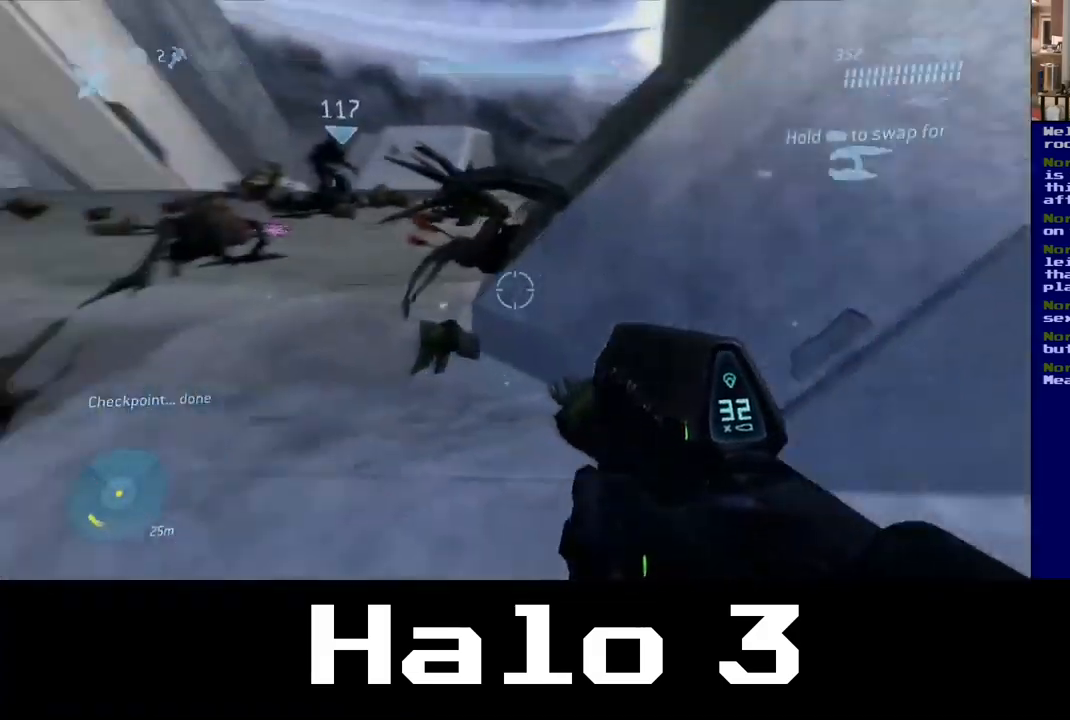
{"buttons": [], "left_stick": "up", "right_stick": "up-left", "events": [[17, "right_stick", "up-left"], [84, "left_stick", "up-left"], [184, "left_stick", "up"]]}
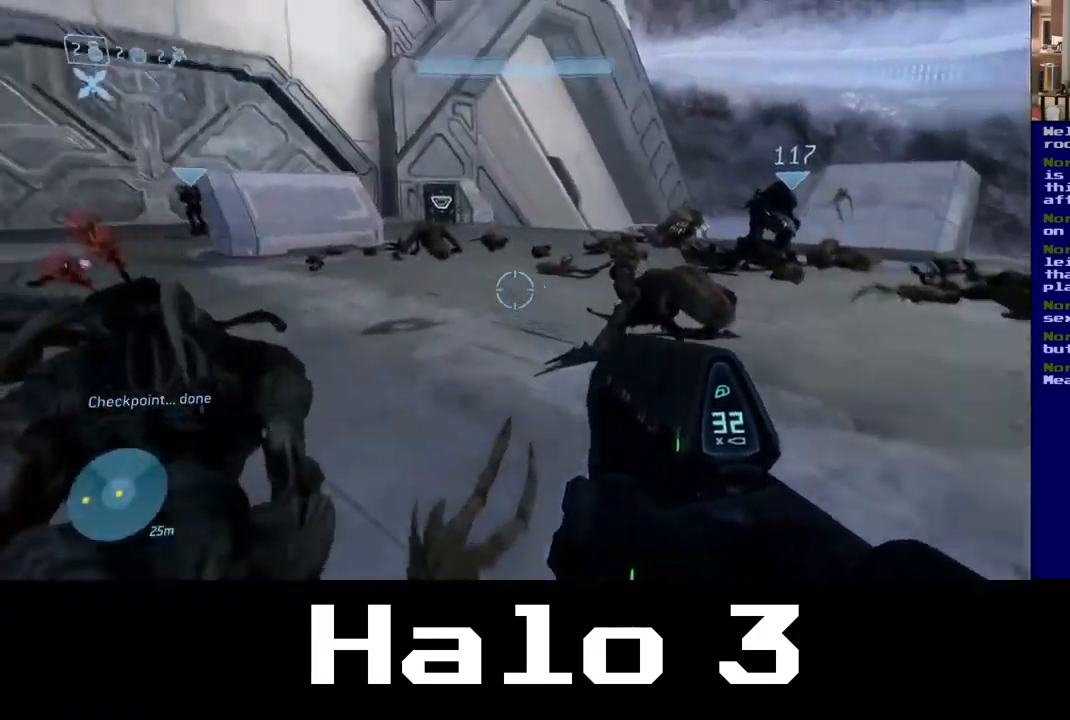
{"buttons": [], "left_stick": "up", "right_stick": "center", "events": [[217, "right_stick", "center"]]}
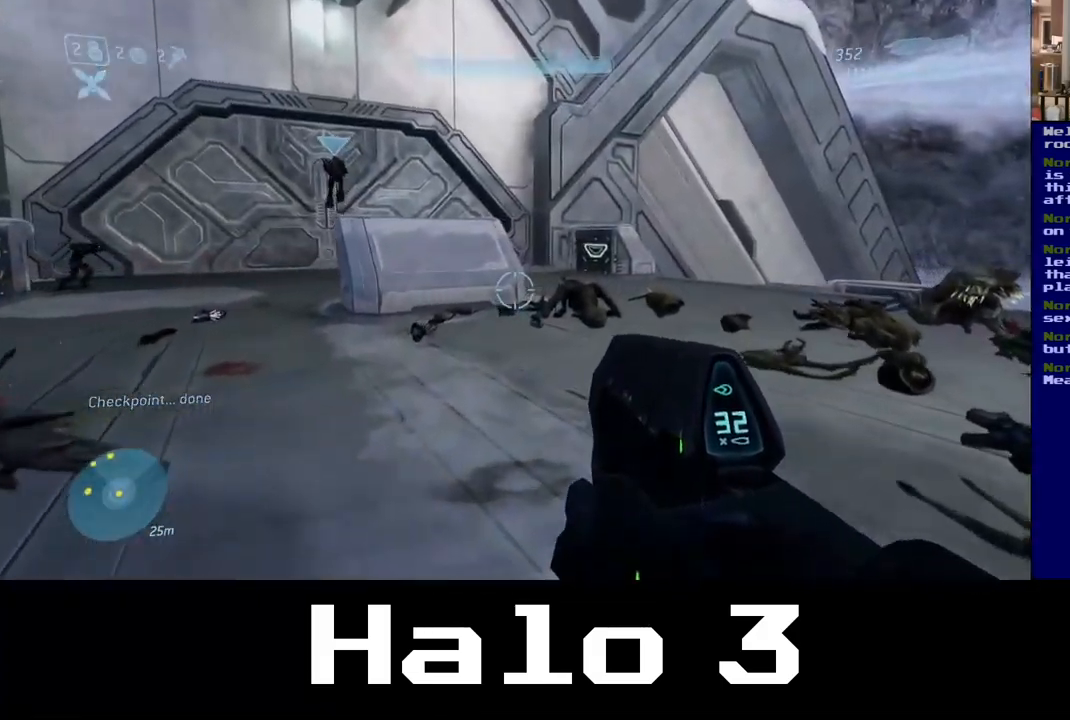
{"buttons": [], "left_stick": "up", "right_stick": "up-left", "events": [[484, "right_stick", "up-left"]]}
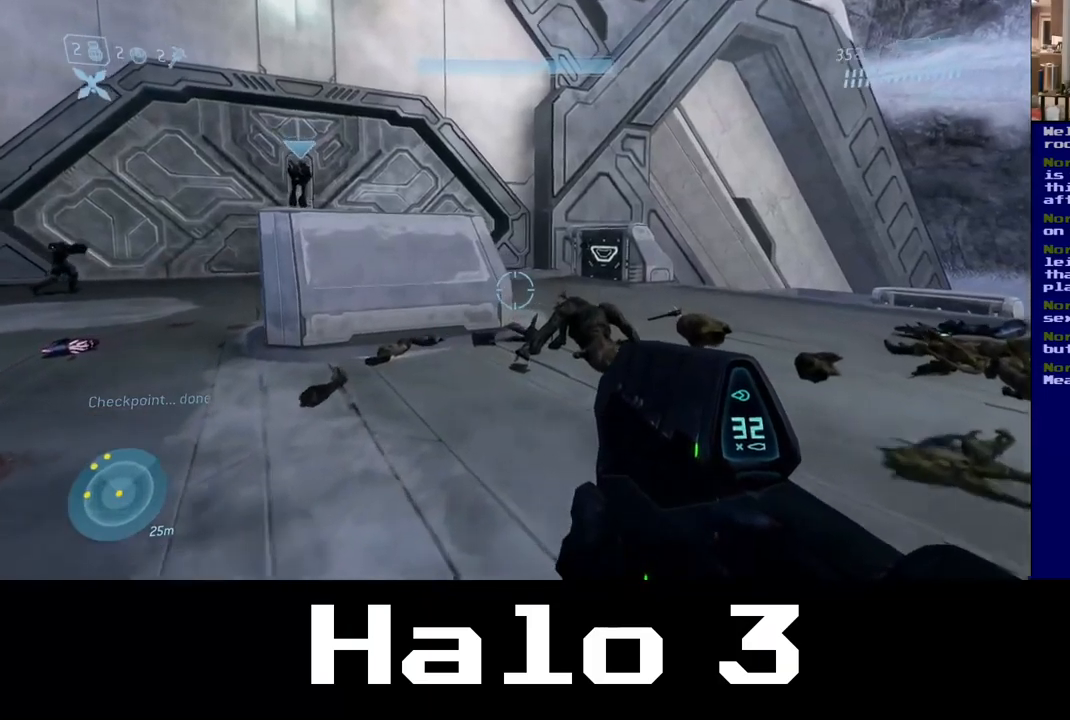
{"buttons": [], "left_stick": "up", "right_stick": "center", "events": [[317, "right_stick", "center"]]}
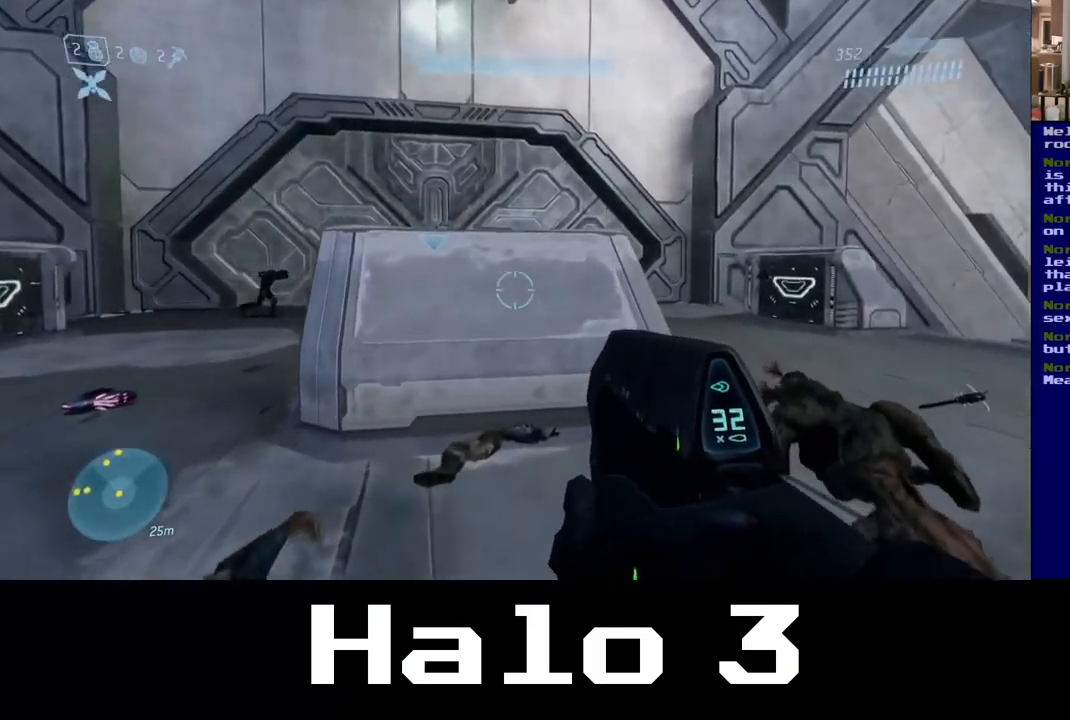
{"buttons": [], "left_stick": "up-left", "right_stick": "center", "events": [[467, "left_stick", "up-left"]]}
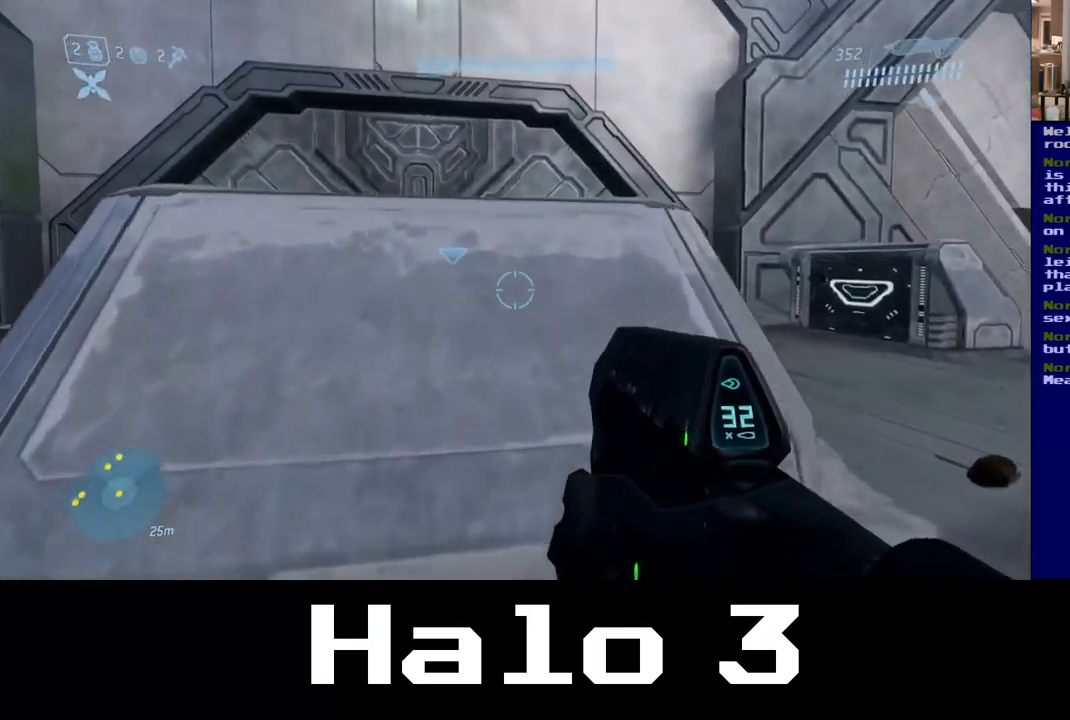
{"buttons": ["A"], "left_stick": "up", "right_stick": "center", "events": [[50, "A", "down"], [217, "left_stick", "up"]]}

*Task goal*. The word "center" is the filter: copy every line of the listing above that contains it.

*Written reply*.
{"buttons": [], "left_stick": "up", "right_stick": "center", "events": [[217, "right_stick", "center"]]}
{"buttons": [], "left_stick": "up", "right_stick": "center", "events": [[317, "right_stick", "center"]]}
{"buttons": [], "left_stick": "up-left", "right_stick": "center", "events": [[467, "left_stick", "up-left"]]}
{"buttons": ["A"], "left_stick": "up", "right_stick": "center", "events": [[50, "A", "down"], [217, "left_stick", "up"]]}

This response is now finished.